Young girls are a mystery whose personality keeps changing everyday.  I have a nearly eight year old and lately, there have been so many instances when I feel she’s already a teenager. The changes in these neither teens nearly tweens are so subtle that it is easy to miss the changes if you don’t keep a close watch.

Moreover, with the exposure the girls today have to social media, internet and television from a young age; it is extremely hard to shelter them. As a mother, I want my daughter to be in sync with the changing times without being exposed to the harsh realities, a price that goes hand-in-hand with modernity.

While my daughter may not have a social media account of her own, that hasn’t left her impaired as she expertly navigates content on my Facebook and Instagram handles. The International school that we are paying a steep amount to contributes in the digital knowledge as she’s taught to code, surf and navigate the virtual world while learning the nuances of Math and Science.  Undoubtedly, this is a necessity as the kids today have to be experts in the virtual and the real world. 
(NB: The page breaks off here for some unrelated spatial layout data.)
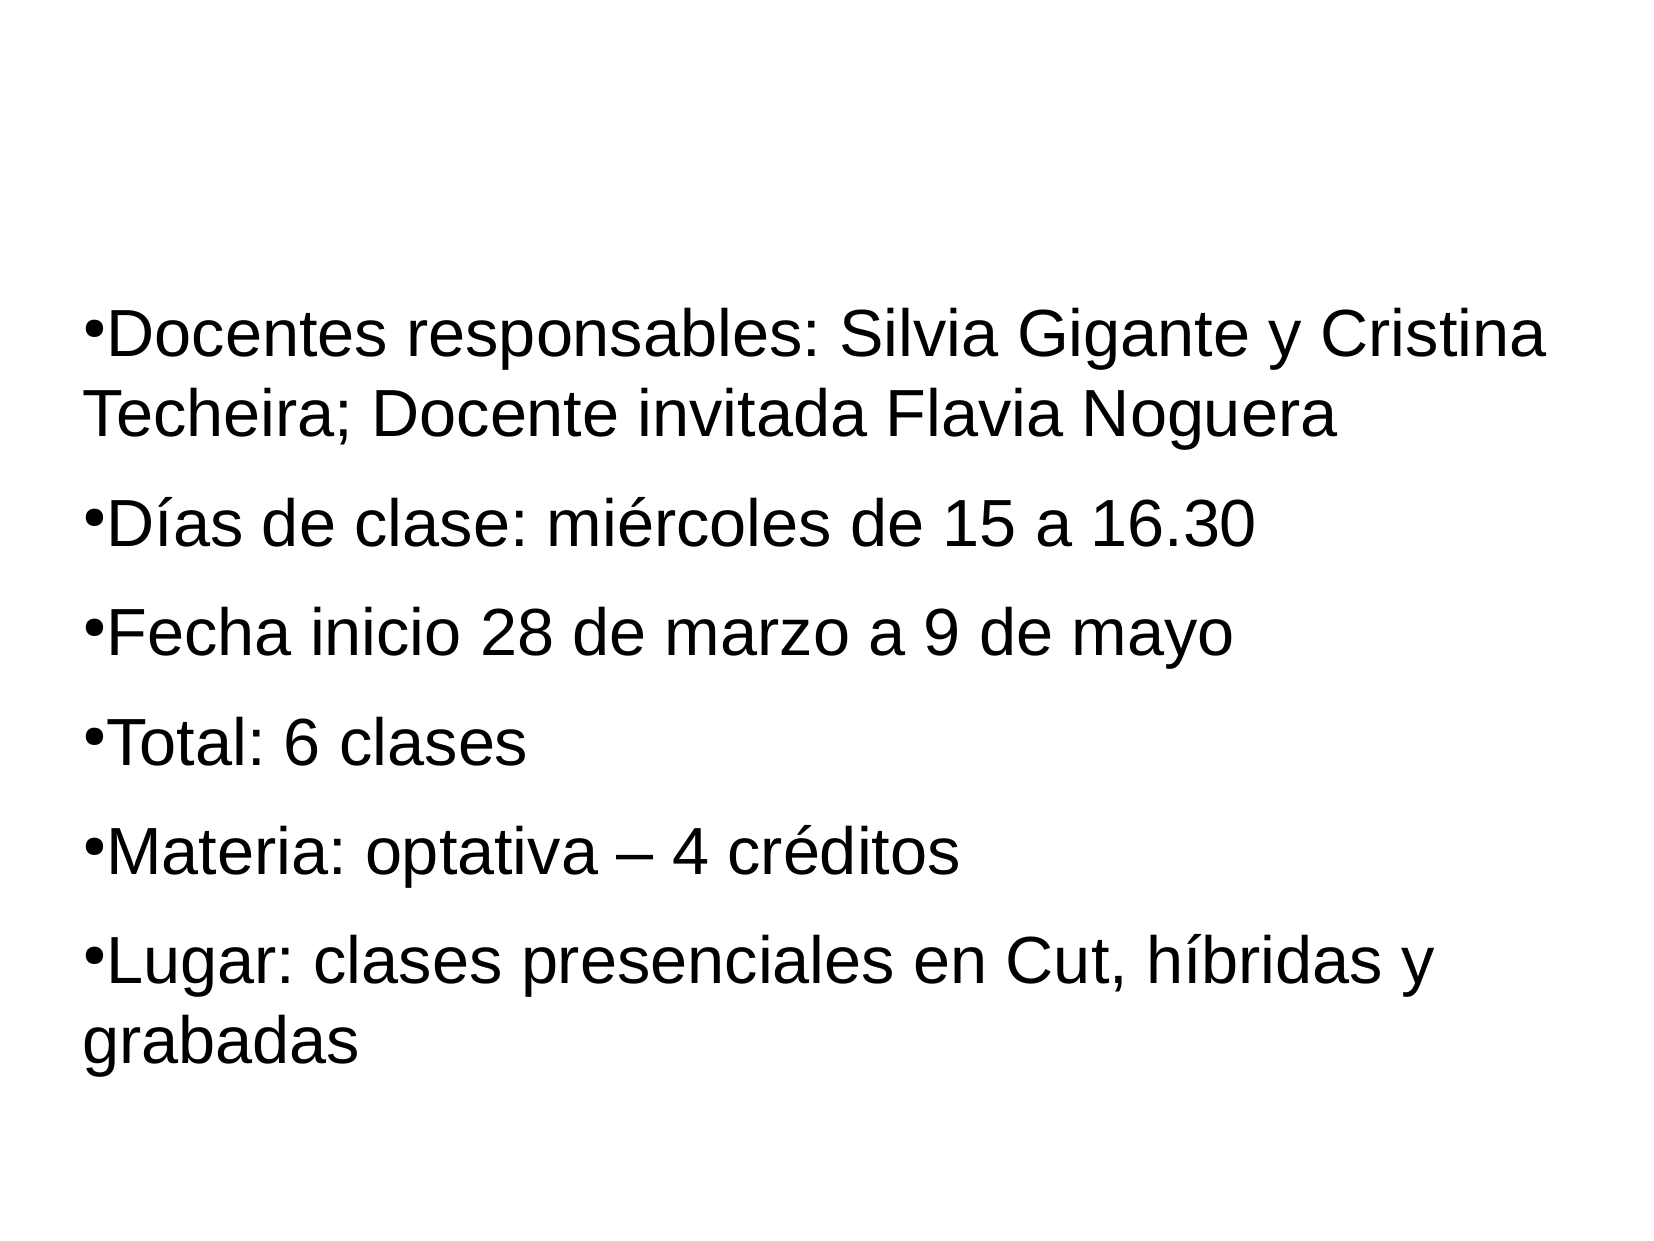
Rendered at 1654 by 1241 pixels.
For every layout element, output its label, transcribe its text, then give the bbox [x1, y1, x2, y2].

list Docentes responsables: Silvia Gigante y Cristina Techeira; Docente invitada Flavia Noguera Días de clase: miércoles de 15 a 16.30 Fecha inicio 28 de marzo a 9 de mayo Total: 6 clases Materia: optativa – 4 créditos Lugar: clases presenciales en Cut, híbridas y grabadas [82, 290, 1571, 1109]
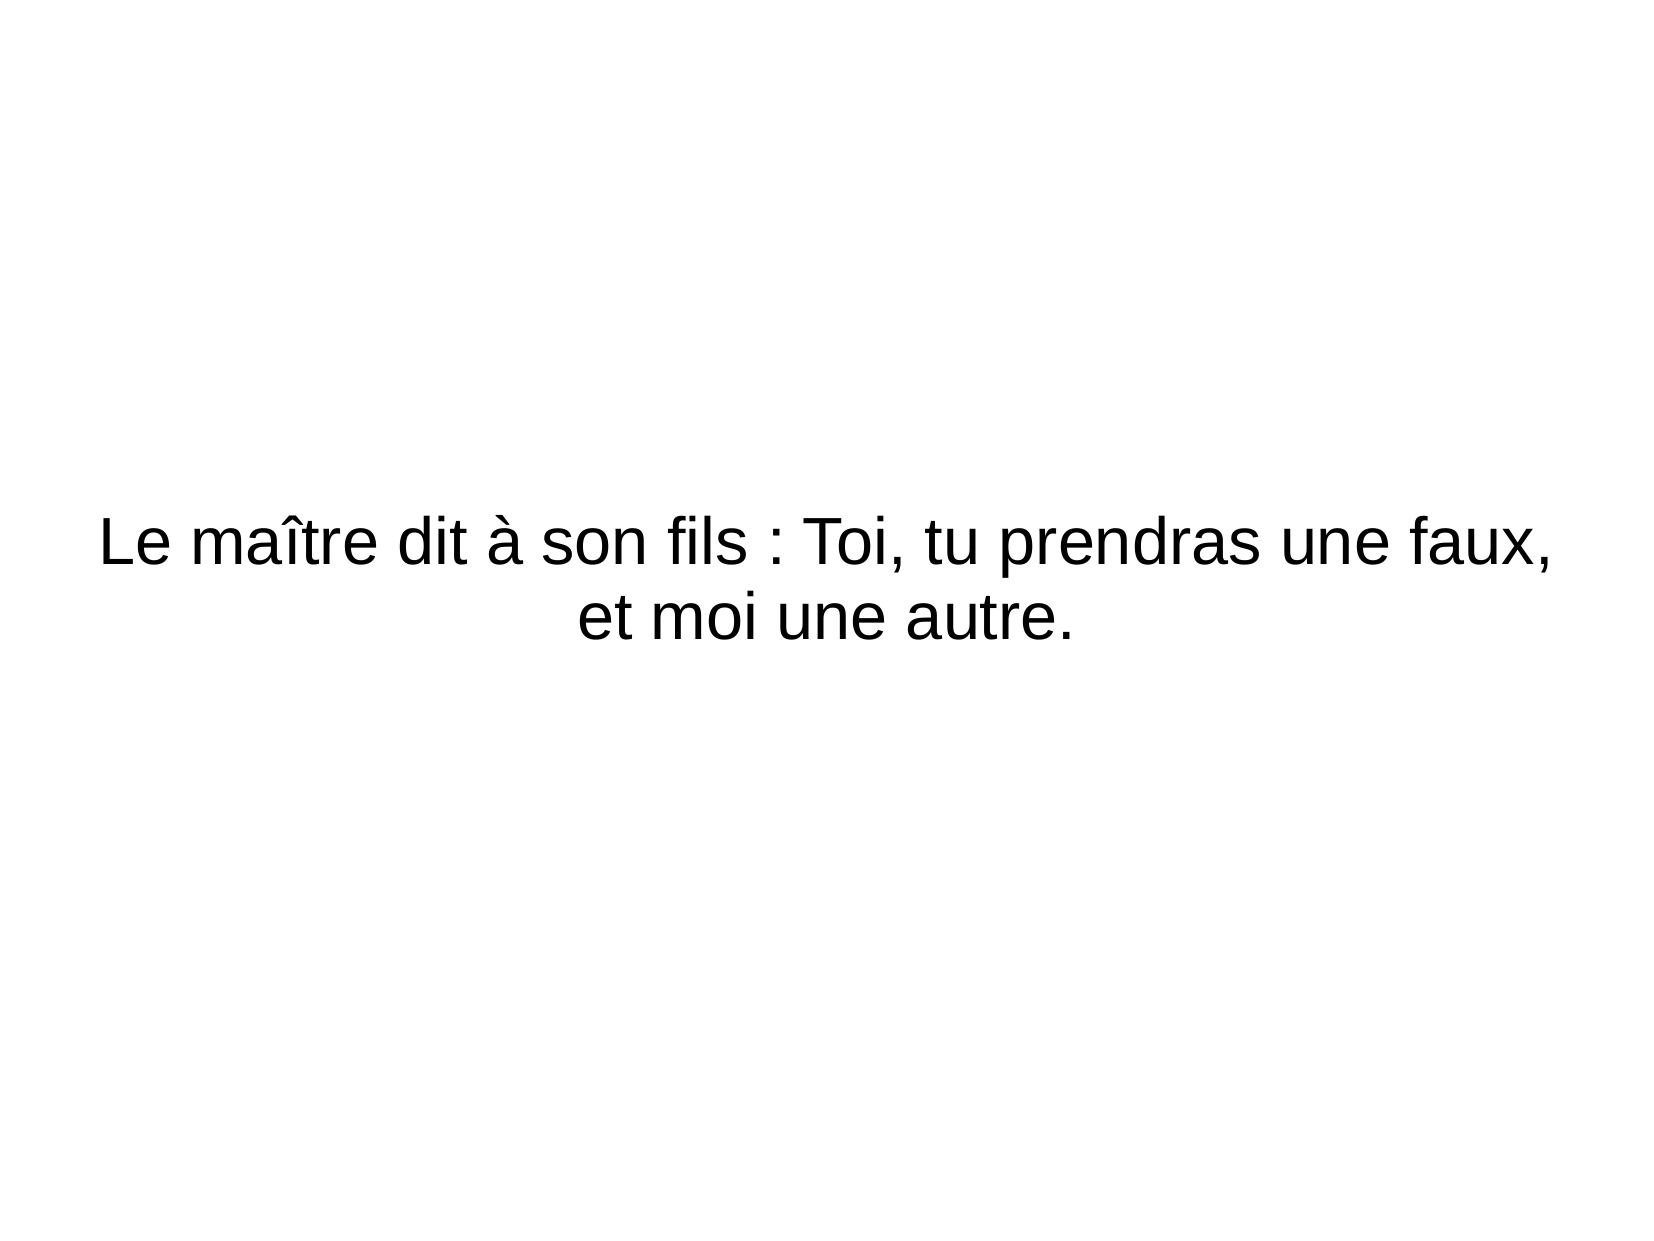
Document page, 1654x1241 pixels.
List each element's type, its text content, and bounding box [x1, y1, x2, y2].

subtitle Le maître dit à son fils : Toi, tu prendras une faux, et moi une autre. [82, 56, 1571, 1102]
What can we do as parents, then? We are torn in drawing a line between what is acceptable and not. Foremost, we have to ensure that the content they are exposed to any devices are kid-safe.  The rising number of lurkers are just waiting for one slip to happen, to target young, naive daughters like ours every single day.  There is no greater task for us as parents to raise kids who are self reliant yet street smart.

Before I became a parent, I had always assumed that I would be a cool mother, a friend and a person whom my child could confide in.  Now, after becoming one, I realise the fine line that I seem to tread on between being a mother and a friend. When I was young, I always used to think that this would be an easy thing to accomplish especially if I have a daughter. The rosy images of mother-daughter duos sharing make up, going on shopping escapades and sharing a laugh as we walk hand-in-hand into the unknown seemed just like it was going to realise in a matter of years when I had my own daughter.  What I didn’t realise then was that being a friend to your own kid is easier said than done. 

While I would love nothing more than giggle and shop and have fun with my wonderful mini-me, I also find myself responsible for how she’s behaving in a social setting. As a parent, the way my child dresses up, talks, socialises and even ‘breathes’ is a direct reflection on the values I’m teaching her.

The child is a direct reflection of the parent and you can never be your child’s friend no matter how much you desire and try.  In the beginning years, I had to parent my daughter to teach her the right from the wrong and as she grew up, I was too ingrained in juggling the role playing the good cop, the bad cop, the teacher, the driver, the doctor, the beautician, the chauffeur and every other role, the moment demanded to ever just be ‘her’ friend. 

And the more I see my child spreading her wings, discovering herself and entering the big world , I realise what I am doing is exactly what I am meant to be doing.  She has ample friends and what she needs is friends of her age group who play, learn and grow vicariously with each other.  She doesn’t need a 30-something woman who is actually her mother being her friend because I can never switch off being a parent to truly be her friend. 

Let us, as parents, go away with the guilt of trying to be multitaskers at everything. Most of the times, all we need to do is just be there, be calm and happy hoping that this positivity and love will translate in raising happy and healthy children.